Functional characterization of Endo180⁺ CAFs. A, Expression of MRC2 and EPCAM in stromal cells from scRNA-seq of 26 human breast cancers (27). B, D2A1-m2 cells were implanted orthotopically into Endo180 WT or KO BALB/c mice (n = 5 per group). Mice were culled on day 35. Bar chart shows percentage of αSMA⁺ stained area (mean values per mouse ± SEM, unpaired t test). Representative images. Scale bar, 100 μm. C, D2A1 tumor cells were implanted alone or coimplanted with shNTC or shE180 CAFs (n = 8 per group; ref. 16).
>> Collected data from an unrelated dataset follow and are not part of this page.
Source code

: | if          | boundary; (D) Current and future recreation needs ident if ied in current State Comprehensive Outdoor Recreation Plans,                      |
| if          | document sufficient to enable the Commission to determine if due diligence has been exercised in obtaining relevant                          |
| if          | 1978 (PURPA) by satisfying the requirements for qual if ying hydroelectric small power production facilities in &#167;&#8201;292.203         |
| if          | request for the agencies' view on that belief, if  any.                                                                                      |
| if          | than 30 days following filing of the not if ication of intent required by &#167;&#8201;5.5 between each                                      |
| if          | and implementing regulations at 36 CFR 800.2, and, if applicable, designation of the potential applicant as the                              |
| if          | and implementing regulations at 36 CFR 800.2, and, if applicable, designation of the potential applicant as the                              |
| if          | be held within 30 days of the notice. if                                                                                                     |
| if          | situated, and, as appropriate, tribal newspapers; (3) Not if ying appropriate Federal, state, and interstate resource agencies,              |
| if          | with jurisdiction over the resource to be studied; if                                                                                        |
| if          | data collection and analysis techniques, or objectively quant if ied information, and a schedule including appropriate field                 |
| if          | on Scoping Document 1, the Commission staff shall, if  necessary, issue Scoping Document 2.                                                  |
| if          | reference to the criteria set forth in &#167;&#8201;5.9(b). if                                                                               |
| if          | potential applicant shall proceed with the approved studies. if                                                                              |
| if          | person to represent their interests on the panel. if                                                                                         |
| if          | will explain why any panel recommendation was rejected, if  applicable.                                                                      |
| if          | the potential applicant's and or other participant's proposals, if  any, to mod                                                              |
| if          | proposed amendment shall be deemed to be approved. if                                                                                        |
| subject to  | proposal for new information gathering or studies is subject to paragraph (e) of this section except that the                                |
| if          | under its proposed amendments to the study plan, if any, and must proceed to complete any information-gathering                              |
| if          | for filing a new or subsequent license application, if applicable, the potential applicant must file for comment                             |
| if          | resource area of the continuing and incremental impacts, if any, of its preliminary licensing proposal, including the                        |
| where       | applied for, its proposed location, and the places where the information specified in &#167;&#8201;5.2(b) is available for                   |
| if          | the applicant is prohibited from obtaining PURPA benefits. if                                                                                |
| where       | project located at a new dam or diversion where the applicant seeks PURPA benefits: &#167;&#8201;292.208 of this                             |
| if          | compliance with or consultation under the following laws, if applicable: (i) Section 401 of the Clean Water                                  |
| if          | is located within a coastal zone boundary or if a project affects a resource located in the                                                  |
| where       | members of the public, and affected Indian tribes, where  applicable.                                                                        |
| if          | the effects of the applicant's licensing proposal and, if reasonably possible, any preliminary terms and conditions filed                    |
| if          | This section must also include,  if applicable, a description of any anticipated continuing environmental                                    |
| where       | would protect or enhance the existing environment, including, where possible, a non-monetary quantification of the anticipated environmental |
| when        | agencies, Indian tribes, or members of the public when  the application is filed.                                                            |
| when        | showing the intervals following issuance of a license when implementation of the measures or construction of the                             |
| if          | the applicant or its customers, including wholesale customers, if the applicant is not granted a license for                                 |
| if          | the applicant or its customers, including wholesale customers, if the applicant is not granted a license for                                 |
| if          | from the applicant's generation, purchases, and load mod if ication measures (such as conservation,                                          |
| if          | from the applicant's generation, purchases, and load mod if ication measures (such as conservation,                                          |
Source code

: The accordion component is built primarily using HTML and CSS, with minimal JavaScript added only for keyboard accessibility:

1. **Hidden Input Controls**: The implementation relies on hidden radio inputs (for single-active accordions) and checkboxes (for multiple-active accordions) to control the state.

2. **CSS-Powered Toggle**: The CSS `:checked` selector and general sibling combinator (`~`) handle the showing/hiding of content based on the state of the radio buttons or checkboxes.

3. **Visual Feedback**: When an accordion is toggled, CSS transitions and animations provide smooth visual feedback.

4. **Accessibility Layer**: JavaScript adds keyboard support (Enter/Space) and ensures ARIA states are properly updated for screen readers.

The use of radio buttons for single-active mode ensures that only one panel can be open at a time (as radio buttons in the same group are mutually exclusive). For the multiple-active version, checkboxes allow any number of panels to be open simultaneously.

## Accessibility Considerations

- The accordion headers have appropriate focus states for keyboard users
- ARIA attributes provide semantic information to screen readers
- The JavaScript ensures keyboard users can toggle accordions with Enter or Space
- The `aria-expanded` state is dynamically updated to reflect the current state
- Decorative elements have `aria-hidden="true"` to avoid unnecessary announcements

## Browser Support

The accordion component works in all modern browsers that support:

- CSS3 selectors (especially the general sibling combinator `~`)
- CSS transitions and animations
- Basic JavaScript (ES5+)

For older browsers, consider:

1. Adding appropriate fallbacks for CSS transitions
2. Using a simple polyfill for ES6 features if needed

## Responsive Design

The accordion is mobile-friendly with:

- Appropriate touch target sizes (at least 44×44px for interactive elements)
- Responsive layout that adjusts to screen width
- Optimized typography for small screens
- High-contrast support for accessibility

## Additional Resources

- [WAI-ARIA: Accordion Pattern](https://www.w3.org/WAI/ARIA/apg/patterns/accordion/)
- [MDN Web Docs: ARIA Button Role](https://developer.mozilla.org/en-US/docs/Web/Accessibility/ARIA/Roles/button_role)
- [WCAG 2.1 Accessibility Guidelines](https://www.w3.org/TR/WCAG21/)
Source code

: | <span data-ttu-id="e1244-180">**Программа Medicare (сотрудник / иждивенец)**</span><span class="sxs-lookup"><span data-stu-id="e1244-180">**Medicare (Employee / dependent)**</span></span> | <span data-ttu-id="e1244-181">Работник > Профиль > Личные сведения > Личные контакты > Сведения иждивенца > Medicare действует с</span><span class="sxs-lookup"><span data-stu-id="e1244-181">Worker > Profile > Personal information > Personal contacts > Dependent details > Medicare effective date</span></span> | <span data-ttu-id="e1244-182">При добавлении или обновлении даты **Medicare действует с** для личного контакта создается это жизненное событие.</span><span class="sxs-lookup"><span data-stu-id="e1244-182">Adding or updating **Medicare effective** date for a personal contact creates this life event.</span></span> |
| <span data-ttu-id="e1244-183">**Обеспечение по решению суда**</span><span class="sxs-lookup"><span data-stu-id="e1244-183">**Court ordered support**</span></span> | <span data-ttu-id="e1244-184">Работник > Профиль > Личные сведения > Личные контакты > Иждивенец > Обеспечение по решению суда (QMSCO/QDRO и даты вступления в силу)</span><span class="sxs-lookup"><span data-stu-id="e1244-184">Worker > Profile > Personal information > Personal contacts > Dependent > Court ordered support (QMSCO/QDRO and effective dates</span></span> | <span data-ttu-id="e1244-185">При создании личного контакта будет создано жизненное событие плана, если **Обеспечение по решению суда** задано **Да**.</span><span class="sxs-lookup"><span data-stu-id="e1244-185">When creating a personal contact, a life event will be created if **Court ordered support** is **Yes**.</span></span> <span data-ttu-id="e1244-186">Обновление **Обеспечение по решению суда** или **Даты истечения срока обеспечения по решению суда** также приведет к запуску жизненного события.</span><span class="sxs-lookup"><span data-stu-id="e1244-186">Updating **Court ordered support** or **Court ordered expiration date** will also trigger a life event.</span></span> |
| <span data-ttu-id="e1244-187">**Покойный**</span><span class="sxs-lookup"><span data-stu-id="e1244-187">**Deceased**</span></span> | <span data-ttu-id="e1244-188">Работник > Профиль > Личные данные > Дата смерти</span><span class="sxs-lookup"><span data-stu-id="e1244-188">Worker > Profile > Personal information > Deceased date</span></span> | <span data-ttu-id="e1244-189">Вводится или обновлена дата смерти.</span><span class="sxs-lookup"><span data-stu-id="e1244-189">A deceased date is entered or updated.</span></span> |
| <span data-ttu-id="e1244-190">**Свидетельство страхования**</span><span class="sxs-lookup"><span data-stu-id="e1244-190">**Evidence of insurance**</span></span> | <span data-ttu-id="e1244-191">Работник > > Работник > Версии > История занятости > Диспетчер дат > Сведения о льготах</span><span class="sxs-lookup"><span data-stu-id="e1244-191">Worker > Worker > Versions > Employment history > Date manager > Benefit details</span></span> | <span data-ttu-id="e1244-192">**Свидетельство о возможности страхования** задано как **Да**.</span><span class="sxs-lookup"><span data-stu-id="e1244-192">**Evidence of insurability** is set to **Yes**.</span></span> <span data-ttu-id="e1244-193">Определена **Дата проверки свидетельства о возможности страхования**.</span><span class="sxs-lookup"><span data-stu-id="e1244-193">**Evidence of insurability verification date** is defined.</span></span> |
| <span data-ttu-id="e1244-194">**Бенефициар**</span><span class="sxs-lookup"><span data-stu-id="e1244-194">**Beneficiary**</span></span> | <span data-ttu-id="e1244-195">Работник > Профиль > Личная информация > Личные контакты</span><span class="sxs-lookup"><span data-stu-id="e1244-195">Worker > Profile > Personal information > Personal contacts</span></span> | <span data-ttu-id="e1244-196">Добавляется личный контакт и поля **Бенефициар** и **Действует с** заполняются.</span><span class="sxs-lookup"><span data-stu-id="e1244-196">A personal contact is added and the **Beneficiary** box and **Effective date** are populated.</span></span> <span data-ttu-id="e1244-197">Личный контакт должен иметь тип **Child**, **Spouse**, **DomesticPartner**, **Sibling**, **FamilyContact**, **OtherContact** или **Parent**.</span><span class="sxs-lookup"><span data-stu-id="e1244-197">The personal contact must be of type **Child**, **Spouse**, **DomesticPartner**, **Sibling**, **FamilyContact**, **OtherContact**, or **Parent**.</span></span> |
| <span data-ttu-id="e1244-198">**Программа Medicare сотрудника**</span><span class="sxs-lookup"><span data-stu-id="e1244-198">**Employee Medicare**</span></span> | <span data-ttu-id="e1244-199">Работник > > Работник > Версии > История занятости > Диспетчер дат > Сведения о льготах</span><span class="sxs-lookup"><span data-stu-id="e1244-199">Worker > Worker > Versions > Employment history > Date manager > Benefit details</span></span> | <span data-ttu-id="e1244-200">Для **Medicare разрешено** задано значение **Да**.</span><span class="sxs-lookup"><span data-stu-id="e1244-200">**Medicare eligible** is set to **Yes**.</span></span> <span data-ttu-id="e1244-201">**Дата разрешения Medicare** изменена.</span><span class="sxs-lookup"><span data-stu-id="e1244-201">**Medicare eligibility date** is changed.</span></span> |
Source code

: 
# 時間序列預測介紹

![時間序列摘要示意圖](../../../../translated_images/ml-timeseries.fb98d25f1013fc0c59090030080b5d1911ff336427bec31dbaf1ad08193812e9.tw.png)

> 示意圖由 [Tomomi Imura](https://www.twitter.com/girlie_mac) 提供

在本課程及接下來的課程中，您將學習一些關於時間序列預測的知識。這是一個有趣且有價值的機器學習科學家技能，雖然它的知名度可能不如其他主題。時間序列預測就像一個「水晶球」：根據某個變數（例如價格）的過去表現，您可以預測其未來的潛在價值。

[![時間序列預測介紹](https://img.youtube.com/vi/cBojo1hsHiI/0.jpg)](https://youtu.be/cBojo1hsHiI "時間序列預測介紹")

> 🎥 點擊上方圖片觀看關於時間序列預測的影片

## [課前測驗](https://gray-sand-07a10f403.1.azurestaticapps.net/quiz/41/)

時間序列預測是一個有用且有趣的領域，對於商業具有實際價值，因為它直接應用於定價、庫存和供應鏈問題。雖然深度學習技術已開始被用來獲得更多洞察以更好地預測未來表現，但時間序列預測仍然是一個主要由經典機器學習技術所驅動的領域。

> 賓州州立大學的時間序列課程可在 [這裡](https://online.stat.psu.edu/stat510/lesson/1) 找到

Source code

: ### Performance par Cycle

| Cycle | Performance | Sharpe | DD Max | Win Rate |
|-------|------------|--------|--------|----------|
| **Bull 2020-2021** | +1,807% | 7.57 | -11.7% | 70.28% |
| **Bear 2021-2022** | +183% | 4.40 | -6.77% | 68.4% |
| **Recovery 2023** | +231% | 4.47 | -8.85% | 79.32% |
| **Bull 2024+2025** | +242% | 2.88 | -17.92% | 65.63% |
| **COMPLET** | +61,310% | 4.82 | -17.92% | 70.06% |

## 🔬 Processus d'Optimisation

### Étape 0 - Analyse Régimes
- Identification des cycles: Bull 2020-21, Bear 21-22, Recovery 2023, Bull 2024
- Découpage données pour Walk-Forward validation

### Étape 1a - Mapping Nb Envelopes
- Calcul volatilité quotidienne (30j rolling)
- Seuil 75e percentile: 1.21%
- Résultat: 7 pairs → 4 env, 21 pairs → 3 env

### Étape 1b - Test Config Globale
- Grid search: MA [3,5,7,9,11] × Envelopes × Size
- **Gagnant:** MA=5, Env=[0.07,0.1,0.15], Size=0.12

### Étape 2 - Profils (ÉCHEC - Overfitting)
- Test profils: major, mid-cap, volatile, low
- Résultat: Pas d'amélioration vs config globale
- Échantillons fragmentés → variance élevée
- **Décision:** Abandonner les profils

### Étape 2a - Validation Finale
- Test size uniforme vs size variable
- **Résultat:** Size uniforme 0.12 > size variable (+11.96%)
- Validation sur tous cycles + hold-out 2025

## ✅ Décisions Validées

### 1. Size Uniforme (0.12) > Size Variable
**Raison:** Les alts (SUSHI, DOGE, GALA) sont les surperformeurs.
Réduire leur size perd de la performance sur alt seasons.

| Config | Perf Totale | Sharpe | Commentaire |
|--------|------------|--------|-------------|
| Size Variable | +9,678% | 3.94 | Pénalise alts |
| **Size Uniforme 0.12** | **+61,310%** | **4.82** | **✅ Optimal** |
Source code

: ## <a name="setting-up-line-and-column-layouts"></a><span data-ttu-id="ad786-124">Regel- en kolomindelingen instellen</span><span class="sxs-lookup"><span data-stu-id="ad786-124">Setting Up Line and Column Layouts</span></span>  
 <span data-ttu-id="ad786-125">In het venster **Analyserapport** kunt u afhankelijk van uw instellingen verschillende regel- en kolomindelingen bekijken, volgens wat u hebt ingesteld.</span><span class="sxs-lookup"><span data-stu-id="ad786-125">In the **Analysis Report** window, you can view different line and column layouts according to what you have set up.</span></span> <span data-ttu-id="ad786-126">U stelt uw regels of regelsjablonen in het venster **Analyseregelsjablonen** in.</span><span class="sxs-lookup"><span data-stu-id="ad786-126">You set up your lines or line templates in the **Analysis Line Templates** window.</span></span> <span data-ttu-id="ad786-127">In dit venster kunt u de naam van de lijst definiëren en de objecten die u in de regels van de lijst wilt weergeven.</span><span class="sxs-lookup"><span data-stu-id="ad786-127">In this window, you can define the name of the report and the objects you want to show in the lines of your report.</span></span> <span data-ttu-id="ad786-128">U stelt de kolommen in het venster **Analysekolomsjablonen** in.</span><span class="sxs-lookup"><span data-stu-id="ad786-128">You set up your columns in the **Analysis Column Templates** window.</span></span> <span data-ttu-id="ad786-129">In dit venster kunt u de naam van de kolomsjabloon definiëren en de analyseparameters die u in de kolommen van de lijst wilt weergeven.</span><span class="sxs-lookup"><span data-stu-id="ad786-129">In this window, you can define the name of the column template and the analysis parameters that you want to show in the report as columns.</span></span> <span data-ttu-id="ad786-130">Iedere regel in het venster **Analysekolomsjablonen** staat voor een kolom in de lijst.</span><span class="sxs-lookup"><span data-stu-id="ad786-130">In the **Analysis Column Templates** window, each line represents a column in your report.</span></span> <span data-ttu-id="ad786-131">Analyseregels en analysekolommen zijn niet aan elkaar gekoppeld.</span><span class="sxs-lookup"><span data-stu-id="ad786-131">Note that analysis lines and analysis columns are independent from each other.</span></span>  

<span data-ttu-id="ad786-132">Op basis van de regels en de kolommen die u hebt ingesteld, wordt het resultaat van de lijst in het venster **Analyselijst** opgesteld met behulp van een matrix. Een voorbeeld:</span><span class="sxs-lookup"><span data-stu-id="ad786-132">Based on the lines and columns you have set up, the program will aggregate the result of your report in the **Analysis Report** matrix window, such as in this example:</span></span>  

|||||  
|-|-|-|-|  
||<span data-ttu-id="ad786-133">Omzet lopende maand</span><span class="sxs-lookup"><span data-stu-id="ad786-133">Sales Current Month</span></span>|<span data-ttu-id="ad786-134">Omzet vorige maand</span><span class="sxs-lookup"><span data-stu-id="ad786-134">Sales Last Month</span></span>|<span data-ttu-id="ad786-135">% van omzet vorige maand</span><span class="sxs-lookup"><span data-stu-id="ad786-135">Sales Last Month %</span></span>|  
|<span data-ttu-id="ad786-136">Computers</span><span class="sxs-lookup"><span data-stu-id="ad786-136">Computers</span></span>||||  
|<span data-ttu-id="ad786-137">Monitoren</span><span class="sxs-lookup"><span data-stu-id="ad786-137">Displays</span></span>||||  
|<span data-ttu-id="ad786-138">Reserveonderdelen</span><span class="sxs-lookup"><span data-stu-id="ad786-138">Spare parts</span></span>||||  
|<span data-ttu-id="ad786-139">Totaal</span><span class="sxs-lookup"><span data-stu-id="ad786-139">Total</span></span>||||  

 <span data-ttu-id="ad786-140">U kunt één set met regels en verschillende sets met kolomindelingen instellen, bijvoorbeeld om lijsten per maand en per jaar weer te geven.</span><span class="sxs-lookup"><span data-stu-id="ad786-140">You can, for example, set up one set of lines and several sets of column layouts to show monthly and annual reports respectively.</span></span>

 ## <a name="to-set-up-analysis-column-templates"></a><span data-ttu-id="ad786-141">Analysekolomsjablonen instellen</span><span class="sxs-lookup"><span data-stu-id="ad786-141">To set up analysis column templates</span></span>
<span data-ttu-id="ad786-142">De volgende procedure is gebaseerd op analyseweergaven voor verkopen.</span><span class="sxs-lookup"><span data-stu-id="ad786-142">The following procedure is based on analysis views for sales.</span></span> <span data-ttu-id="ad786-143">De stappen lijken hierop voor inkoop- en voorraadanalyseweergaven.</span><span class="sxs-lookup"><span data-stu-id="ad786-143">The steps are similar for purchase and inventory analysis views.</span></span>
Mice were culled on day 32. Representative images of CD8 IHC in peripheral and central tumor regions. Scale bar, 200 μm. CD8⁺ T cells per mm² and percentage of centrally located CD8⁺ T cells. D, mCherry-tagged D2A1-m2 cells were implanted orthotopically into Endo180 WT or KO BALB/c mice (n = 5 per group; ref. 16). Mice were culled on day 27. Left, tumor growth curves. Remaining panels, flow cytometric analysis of indicated stromal cell populations. *, P < 0.05; **, P < 0.01; ns, nonsignificant.

Figure 7.

Stromal Endo180 depletion sensitizes tumors to ICB. A, D2A1-m2 cells were implanted orthotopically into Endo180 WT or KO BALB/c mice. Mice were treated with combination αCTLA4/αPD-L1 therapy or isotype control antibodies, according to the Fig. 1E schedule (n = 8 control and 19 ICB-treated mice per group). Left, tumor growth curves for individual mice. Note, two Endo180 KO ICB-treated mice show complete tumor regression (CR). Middle, tumor growth rates. Right, Kaplan–Meier survival analysis (log-rank test). B, D2A1-m2 cells were implanted into the opposite mammary fat pad of the two surviving E180 KO mice from A (rechallenged) or into five naïve BALB/c mice. C, Tumors from ICB-treated mice from A stained for αSMA and CD8. Representative CD8-stained images. Scale bar, 100 μm. Right, total number of CD8⁺ T cells per mm² and percentage of centrally located CD8⁺ T cells. D, mRNA abundance profiles [log₂ (FPKM + 1)] of selected marker genes in melanomas from anti–PD-1 nonresponders (NR) and responders (R; Wilcox rank-sum test; ref. 26). *, P < 0.05; **, P < 0.01; ns, nonsignificant.